The celebrated theatre director and artist Robert Wilson has created an exhibition on the Qing dynasty, at the Minneapolis Institute of Art, which immerses visitors in a series of evocative spaces. He explains his approach to Thomas Marks.
Did you know the Mia collection before you were invited to work on
this exhibition?
Not well, but I knew something about it. I had been to Minneapolis a number of times, to the Walker, and performed here in the early ’70s. In the early ’80s I worked on a very large project, The Civil Wars, which was supposed to be a 12-hour theatre work for the 1984 Olympics, and I built the interlude scenes in Minneapolis and showed them at the Walker. I visited the museum then.
Have you always been interested in the art and thought of China?
Yes, and one reason to do something like this is to learn more, and to give me time to focus on something I’m interested in. I’ve been to China a number of times recently – actually I was a teacher there, and gave lectures in 1991 and ’92 at the University of Shanghai.
How do you begin to design an exhibition like this?
The best class I ever had in school was taught by Sibyl Moholy-Nagy, the wife of the Bauhaus architect, who taught a five-year course on the history of architecture. I was a young man from Waco, Texas, and didn’t know anything about anything. And her class was most unusual: the room was relatively dark, except light on her, and she stood at a podium, usually formally dressed in black or dark blue, and read from her notes which were on filing cards. Behind her, she had three screens, and images were projected on these screens rapidly, so you would have a Byzantine mosaic, a Renaissance painting and a chair by Frank Lloyd Wright.

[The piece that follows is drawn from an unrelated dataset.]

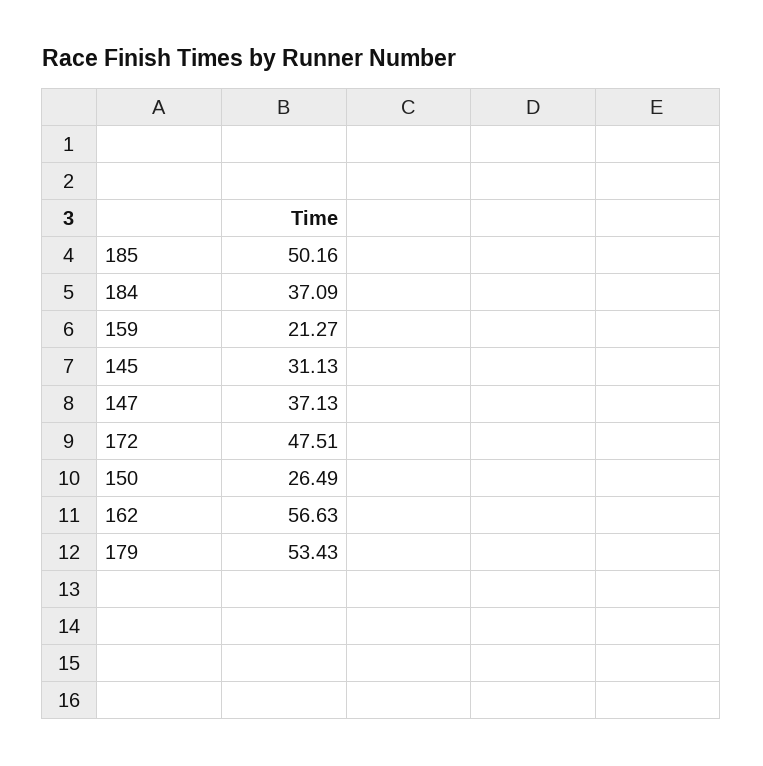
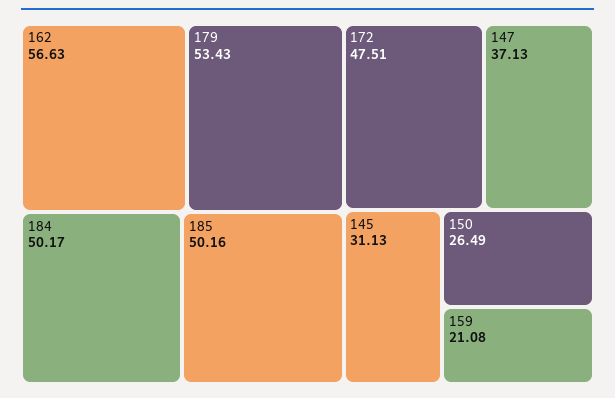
184: 37.09 -> 50.17
159: 21.27 -> 21.08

But the images had nothing to do with her lecture… It’s curious, after three months, after a year, after three or four years, how much one begins to absorb and learn.
In the middle of the third year, she said, students, you have three minutes to design a city. Ready, go. You had to think very quickly about the big picture. I drew an apple and inside that apple I put a crystal cube – the plan for a city, as cities need something in the core of the apple, like a crystal cube that can reflect the universe.I keep drawing on this one class. Whether I’m directing the Ring by Wagner, Goethe’s Faust, or a new opera like Einstein on the Beach, I see if I can tell myself what it is in three minutes or less.
And with this exhibition?
When I was thinking about this exhibition, I had actually been asked to do something in Japan – an exhibition that didn’t happen – and was thinking that Japan is about threes, fives, sevens, about odd numbers. But with China, for me it was about two. I started with the number two. And then I started thinking about the spaces – whether it’s like yin and yang, two hands but one body, two sides of the brain but one mind. So I began to work on the architecture, and I asked myself which was the first room of the ten spaces I had, and then which was the last. Which is the second, and how does it mirror or complement the ninth? What’s in the centre?
And were you already thinking about light at that point?
I was very fortunate that Louis Kahn spoke during my first year in school.
He told the students to start with light, that light is the most important element. That was another hammer. In theatre usually someone writes a play, and you get a cast and you direct the play, and then you read the text and you design ‘stage decoration’ – I hate those words, there shouldn’t be decoration on stage. But I always thought with light. Light is what will create the space.
Whereas curators tend to start with objects. How did you select the objects for this exhibition?
There’s no one way to start… there’s no one way to do anything. I designed the exhibition not thinking about particular objects: I knew I wanted the first space to be completely black and dark and silent, and more or less empty. And I wanted the second space to be very bright and to have hundreds of objects. And then I thought the next room should be of straw, woven straw – I was also working with smells, the strongest of all the senses, still not knowing the objects.
I wanted something small in the largest room. And I wanted that to face something very imperial, red, and thought of a dragon, painted round the next room, with its face towards the entrance and this one small object. So I go through all the spaces until I know something about what it smells like, and something about the light, generally speaking. And then I work with curators, because the curators know the collection much better than I do.
If we’re going to have one small object facing a dragon, what do you think it should be? In space two, we want hundreds of objects, what do you suggest?
It’s a little bit like directing an opera or a play. If you’re a good director, you give a direction but you know that ultimately someone else is going to have to perform it. For an exhibition, I make a rather strict form, an architectural plan, and then I work with many people from the museum and they begin to fill it in. They have a kind of freedom to say this should be here, or this should be over there, but we have the megastructure in place. Selecting the objects comes towards the end.
Should museums do more to engage senses other than vision?
I think so. Last summer, I went to the Metropolitan Museum of Art to see a Chinese art exhibition. It was beautifully done, and the works were great – I probably shouldn’t be saying this, but I will – but I felt like I was in high school, like I was getting a lesson. I’m not trying to lecture people with this exhibition – this is something I experience, and something I want to see, and it’s also something for children.
I think that whatever we do, it’s important that we think about children. What would a child see? For a child going through this exhibition, hopefully it’s going to be exciting, the experience of just being in these different spaces, with the light, smell, and objects. Susan Sontag said that to experience something is a way of thinking, and it’s not necessarily an intellectual thing. To me the experience is most important.
‘Power and Beauty in China’s Last Dynasty’ is at the Minneapolis Institute of Art until 27 May.